Dataset records START

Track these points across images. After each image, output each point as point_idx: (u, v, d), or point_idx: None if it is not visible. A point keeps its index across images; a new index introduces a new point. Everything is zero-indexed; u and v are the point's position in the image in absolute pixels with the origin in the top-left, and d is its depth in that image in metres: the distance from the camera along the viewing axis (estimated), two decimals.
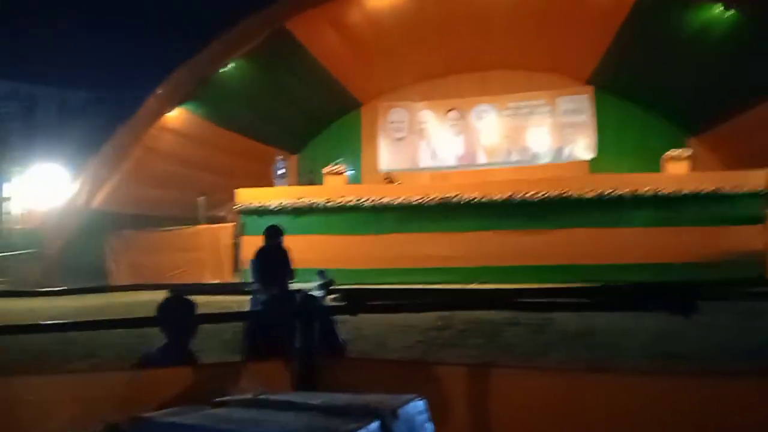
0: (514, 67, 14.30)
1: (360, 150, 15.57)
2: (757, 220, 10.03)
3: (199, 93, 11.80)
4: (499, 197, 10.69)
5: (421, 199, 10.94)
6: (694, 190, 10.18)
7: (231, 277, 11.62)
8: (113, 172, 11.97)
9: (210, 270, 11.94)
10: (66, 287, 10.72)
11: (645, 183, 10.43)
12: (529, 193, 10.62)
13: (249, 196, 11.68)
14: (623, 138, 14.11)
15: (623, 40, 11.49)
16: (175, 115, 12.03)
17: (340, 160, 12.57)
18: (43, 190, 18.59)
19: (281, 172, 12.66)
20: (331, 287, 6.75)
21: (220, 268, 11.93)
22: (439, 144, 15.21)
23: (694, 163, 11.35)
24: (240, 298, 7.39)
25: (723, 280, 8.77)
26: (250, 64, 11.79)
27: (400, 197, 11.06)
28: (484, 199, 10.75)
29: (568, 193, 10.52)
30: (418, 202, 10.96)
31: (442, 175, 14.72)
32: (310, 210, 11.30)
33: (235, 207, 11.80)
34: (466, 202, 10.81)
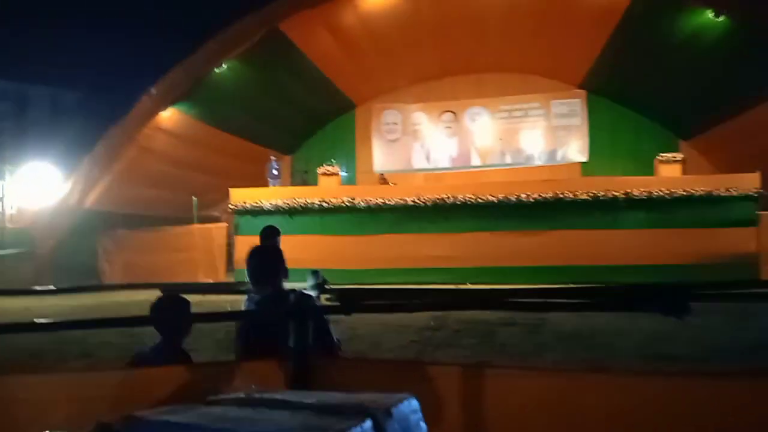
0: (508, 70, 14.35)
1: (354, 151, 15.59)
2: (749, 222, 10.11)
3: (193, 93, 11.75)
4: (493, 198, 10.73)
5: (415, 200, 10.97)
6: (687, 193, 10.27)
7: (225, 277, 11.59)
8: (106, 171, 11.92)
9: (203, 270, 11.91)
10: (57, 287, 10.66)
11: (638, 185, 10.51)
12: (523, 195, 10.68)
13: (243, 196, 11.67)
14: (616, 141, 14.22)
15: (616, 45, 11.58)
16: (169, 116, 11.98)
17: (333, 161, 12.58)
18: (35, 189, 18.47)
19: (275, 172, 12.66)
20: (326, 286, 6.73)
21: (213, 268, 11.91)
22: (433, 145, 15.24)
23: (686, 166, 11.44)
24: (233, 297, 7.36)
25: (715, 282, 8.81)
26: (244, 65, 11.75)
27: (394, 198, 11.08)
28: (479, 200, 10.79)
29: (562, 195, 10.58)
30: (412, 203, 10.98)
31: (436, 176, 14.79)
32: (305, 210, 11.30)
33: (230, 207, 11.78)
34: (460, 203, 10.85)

Dataset records END

◆ Brief:
Set down every record exactly as written, but drop the pictures.

◆ Task output:
Track these points across images. After each image, output each point as point_idx: (u, v, d), or point_idx: None if it is not visible. A point keeps its index across images; a new index introduces a new point. Everything is zero-indexed; u and v are the point's position in the image in absolute pixels with the origin in the top-left, and d is its depth in that image in metres: the distance from the camera along the viewing axis (estimated), two decimals.
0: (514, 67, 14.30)
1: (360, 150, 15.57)
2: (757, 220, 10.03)
3: (199, 93, 11.80)
4: (499, 197, 10.69)
5: (421, 199, 10.94)
6: (694, 190, 10.18)
7: (231, 277, 11.62)
8: (113, 172, 11.97)
9: (210, 270, 11.94)
10: (66, 287, 10.72)
11: (645, 183, 10.43)
12: (529, 193, 10.62)
13: (249, 196, 11.68)
14: (623, 138, 14.11)
15: (623, 40, 11.49)
16: (175, 115, 12.03)
17: (340, 160, 12.57)
18: (43, 190, 18.59)
19: (281, 172, 12.66)
20: (331, 287, 6.75)
21: (220, 268, 11.93)
22: (439, 144, 15.21)
23: (694, 163, 11.35)
24: (240, 298, 7.39)
25: (723, 280, 8.77)
26: (250, 64, 11.79)
27: (400, 197, 11.06)
28: (484, 199, 10.75)
29: (568, 193, 10.52)
30: (418, 202, 10.96)
31: (442, 175, 14.72)
32: (310, 210, 11.30)
33: (235, 207, 11.80)
34: (466, 202, 10.81)
0: (508, 70, 14.35)
1: (354, 151, 15.59)
2: (749, 222, 10.11)
3: (193, 93, 11.75)
4: (493, 198, 10.73)
5: (415, 200, 10.97)
6: (687, 193, 10.27)
7: (225, 277, 11.59)
8: (106, 171, 11.92)
9: (203, 270, 11.91)
10: (57, 287, 10.66)
11: (638, 185, 10.51)
12: (523, 195, 10.68)
13: (243, 196, 11.67)
14: (616, 141, 14.22)
15: (616, 45, 11.58)
16: (169, 116, 11.98)
17: (333, 161, 12.58)
18: (35, 189, 18.47)
19: (275, 172, 12.66)
20: (326, 286, 6.73)
21: (213, 268, 11.91)
22: (433, 145, 15.24)
23: (686, 166, 11.44)
24: (233, 297, 7.36)
25: (715, 282, 8.81)
26: (244, 65, 11.75)
27: (394, 198, 11.08)
28: (479, 200, 10.79)
29: (562, 195, 10.58)
30: (412, 203, 10.98)
31: (436, 176, 14.79)
32: (305, 210, 11.30)
33: (230, 207, 11.78)
34: (460, 203, 10.85)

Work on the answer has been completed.